Optional arguments (for downloading COSMIC databases)
-mc
--mutation_class
'cancer' (default), 'cell_line', 'census', 'resistance', 'genome_screen', 'targeted_screen', or 'cancer_example'
Type of COSMIC database to download.
-cv
--cosmic_version
Version of the COSMIC database. Default: None -> Defaults to latest version.
-gv
--grch_version
Version of the human GRCh reference genome the COSMIC database was based on (37 or 38). Default: 37
--keep_genome_info
Whether to keep genome information in the modified database for use with gget mutate. Default: False
--remove_duplicates
Whether to remove duplicate rows from the modified database for use with gget mutate. Default: False
Optional arguments (general)
-o
--out
Path to the file (or folder when downloading databases with the download_cosmic
flag) the results will be saved in, e.g. 'path/to/results.json'.
Default: None
-> When download_cosmic=False: Results will be returned to standard out
-> When download_cosmic=True: Database will be downloaded into current working directory
Flags (general)
-csv
--csv
Command-line only. Returns results in CSV format.
Python: Use json=True
to return output in JSON format.
-q
--quiet
Command-line only. Prevents progress information from being displayed.
Python: Use verbose=False
to prevent progress information from being displayed.
Examples
Query information
gget cosmic EGFR
# Python
gget.cosmic("EGFR")
→ Returns mutations in the EGFR gene that are associated with cancer in the format:
Gene | Syntax | Alternate IDs | Canonical |
---|---|---|---|
EGFR | c.*2446A>G | EGFR c.*2446A>G, EGFR p.?, ... | y |
EGFR | c.(2185_2283)ins(18) | EGFR c.(2185_2283)ins(18), EGFR p.?, ... | y |
. . . | . . . | . . . | . . . |
Downloading COSMIC databases
gget cosmic --download_cosmic
# Python
gget.cosmic(searchterm=None, download_cosmic=True)

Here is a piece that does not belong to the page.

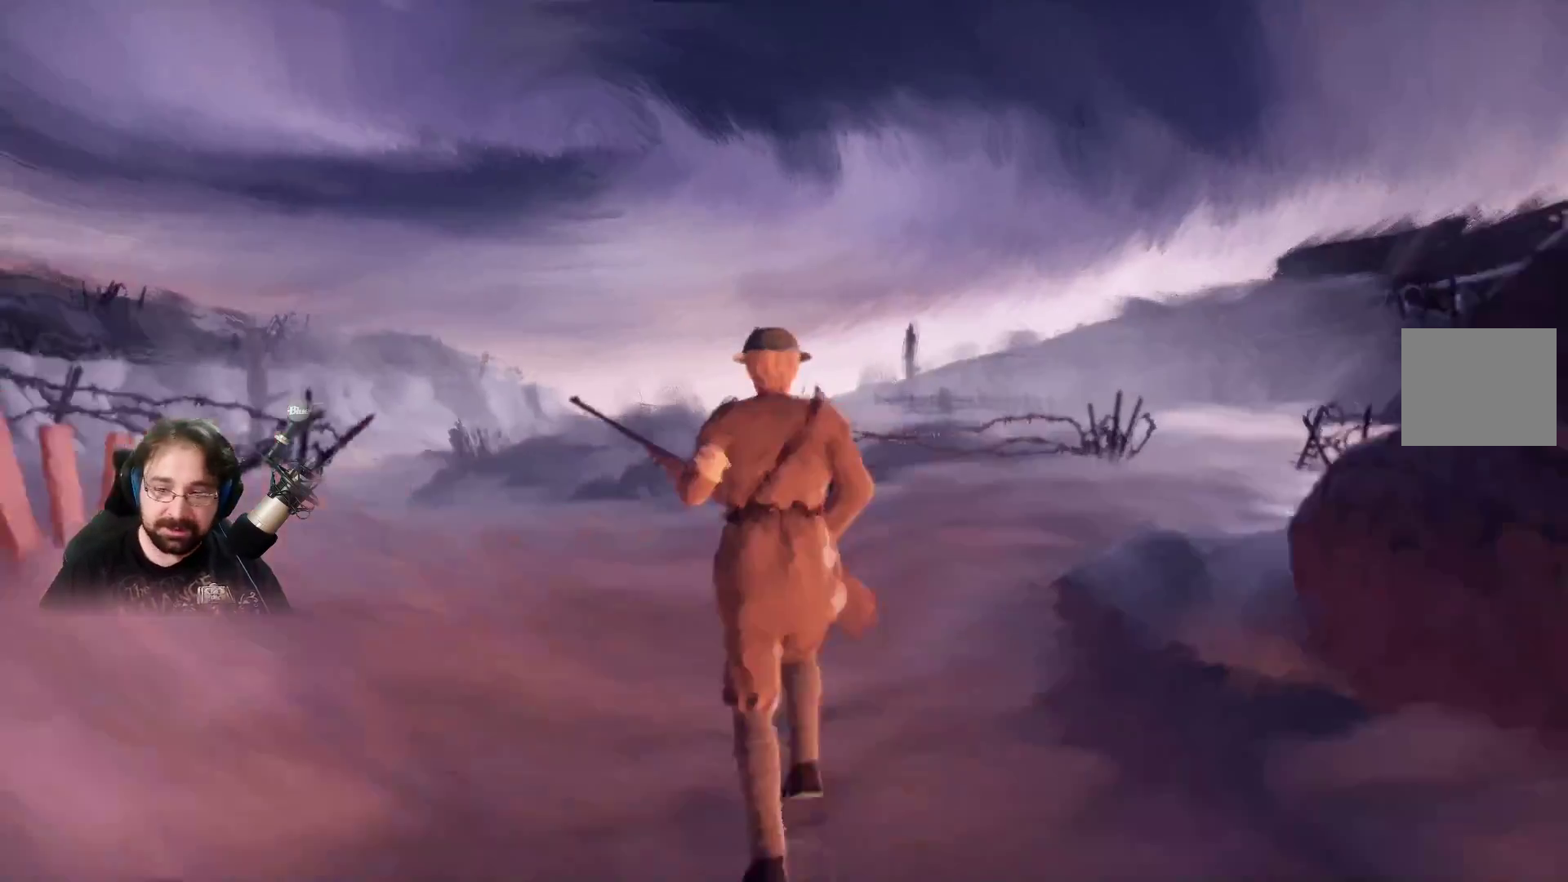
{"buttons": ["R2"], "left_stick": "up-right", "right_stick": "center", "events": [[267, "left_stick", "up-right"]]}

→ Downloads the COSMIC cancer database of the latest COSMIC release into the current working directory.
References
If you use gget cosmic
in a publication, please cite the following articles:
-
Luebbert, L., & Pachter, L. (2023). Efficient querying of genomic reference databases with gget. Bioinformatics. https://doi.org/10.1093/bioinformatics/btac836
-
Tate JG, Bamford S, Jubb HC, Sondka Z, Beare DM, Bindal N, Boutselakis H, Cole CG, Creatore C, Dawson E, Fish P, Harsha B, Hathaway C, Jupe SC, Kok CY, Noble K, Ponting L, Ramshaw CC, Rye CE, Speedy HE, Stefancsik R, Thompson SL, Wang S, Ward S, Campbell PJ, Forbes SA. COSMIC: the Catalogue Of Somatic Mutations In Cancer. Nucleic Acids Res. 2019 Jan 8;47(D1):D941-D947. doi: 10.1093/nar/gky1015. PMID: 30371878; PMCID: PMC6323903.